A Potential Test of Kidney Inflammation in Adolescents with T1D

This study examined a subset of adolescents with T1D who were screened for entry into the Adolescent Type 1 Diabetes Cardio-Renal Protection (AdDIT) Study. Urine from these participants was tested for the presence of inflammatory markers. Proteins such as interleukin 6, interleukin 8, platelet-derived growth factor-AA and RANTES appear to be increased in those adolescents with higher protein levels present in urine (albuminuria), indicating a higher risk for future diabetic kidney disease.
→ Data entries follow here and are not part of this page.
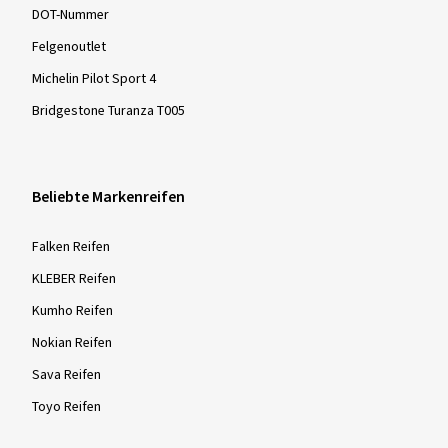
DOT-Nummer
Felgenoutlet
Michelin Pilot Sport 4
Bridgestone Turanza T005
Beliebte Markenreifen
Falken Reifen
KLEBER Reifen
Kumho Reifen
Nokian Reifen
Sava Reifen
Toyo Reifen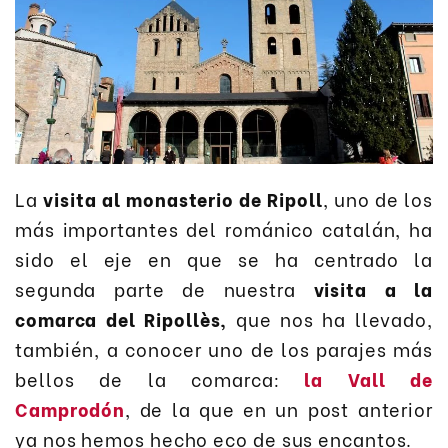
La
visita al monasterio de Ripoll
, uno de los
más importantes del románico catalán, ha
sido el eje en que se ha centrado la
segunda parte de nuestra
visita a la
comarca del Ripollès,
que nos ha llevado,
también, a conocer uno de los parajes más
bellos de la comarca:
la Vall de
Camprodón
, de la que en un post anterior
ya nos hemos hecho eco de sus encantos.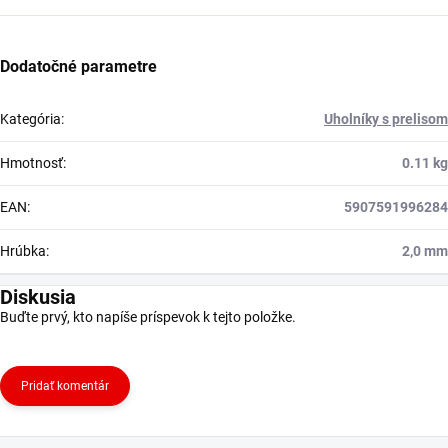
Dodatočné parametre
Kategória
:
Uholníky s prelisom
Hmotnosť
:
0.11 kg
EAN
:
5907591996284
Hrúbka
:
2,0 mm
Diskusia
Buďte prvý, kto napíše príspevok k tejto položke.
Pridať komentár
These proteins may represent early signals that can indicate individuals most likely to develop diabetic nephropathy in the future using a simple blood test.

Reference:

Urinary markers of renal inflammation in adolescents with Type 1 diabetes mellitus and normoalbuminuria. Cherney DZ, Scholey JW, Daneman D, Dunger DB, Dalton RN, Moineddin R, Mahmud F, Dekker R, Elia Y, Sochett E, Reich HN. Diabet Med. 2012 Mar 14. doi: 10.1111/j.1464-5491.2012.03651.x. [Epub ahead of print]
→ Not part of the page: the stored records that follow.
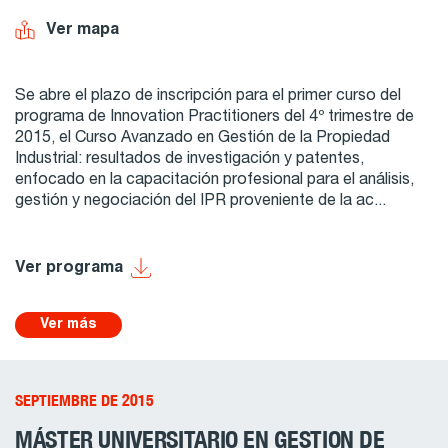
Ver mapa
Se abre el plazo de inscripción para el primer curso del
programa de Innovation Practitioners del 4º trimestre de
2015, el Curso Avanzado en Gestión de la Propiedad
Industrial: resultados de investigación y patentes,
enfocado en la capacitación profesional para el análisis,
gestión y negociación del IPR proveniente de la ac...
Ver programa
Ver más
SEPTIEMBRE DE 2015
MÁSTER UNIVERSITARIO EN GESTION DE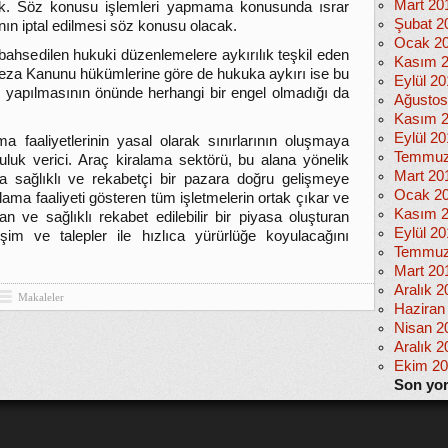
Mart 20
cek. Söz konusu işlemleri yapmama konusunda ısrar
Şubat 2
ının iptal edilmesi söz konusu olacak.
Ocak 2
bahsedilen hukuki düzenlemelere aykırılık teşkil eden
Kasım 
eza Kanunu hükümlerine göre de hukuka aykırı ise bu
Eylül 2
 yapılmasının önünde herhangi bir engel olmadığı da
Ağustos
Kasım 
Eylül 20
a faaliyetlerinin yasal olarak sınırlarının oluşmaya
Temmuz
luk verici. Araç kiralama sektörü, bu alana yönelik
Mart 20
a sağlıklı ve rekabetçi bir pazara doğru gelişmeye
Ocak 2
ama faaliyeti gösteren tüm işletmelerin ortak çıkar ve
Kasım 
n ve sağlıklı rekabet edilebilir bir piyasa oluşturan
Eylül 2
şim ve talepler ile hızlıca yürürlüğe koyulacağını
Temmuz
Mart 20
Aralık 2
Makaleler
Haziran
Nisan 2
Aralık 2
Ekim 2
Son yo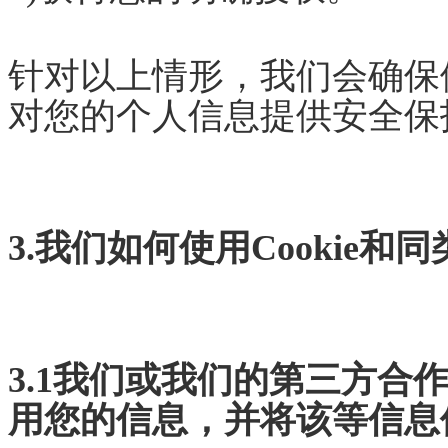
针对以上情形，我们会确保
对您的个人信息提供安全保
3.我们如何使用Cookie和
3.1我们或我们的第三方合作
用您的信息，并将该等信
Ramifications for Individuals with Type 1 Diabetes:

We are currently limited in our ability to predict those with T1D who will go on to develop complications of diabetes. Clinical studies are therefore needed to understand early stages of disease that may occur before clinical signs. In diabetic kidney disease, one commonly used marker of disease is albuminuria  the presence of protein in the urine. However, the amount of protein in the urine does not always predict whether diabetic kidney disease will progress, and protein may appear in urine only after some damage has occurred to the kidney. Studies to look for other potential markers of diabetic kidney disease, for example in blood and urine of those with T1D are essential to better predict disease progression and target therapy to those who need it most.

JDRF Involvement:

JDRF is funding the AdDIT study, led by David Dunger at the University of Cambridge. Funding is also being provided through CCTN, British Heart Foundation and Diabetes UK. This study is still at an early stage but will test whether a combination of 2 drugs  an ACE inhibitor and a statin can reduce damage to the cardiovascular system and kidney in adolescents with T1D and higher risk of renal disease. As well as addressing this question, the study will give information on the onset and progression of diabetic nephropathy in this population.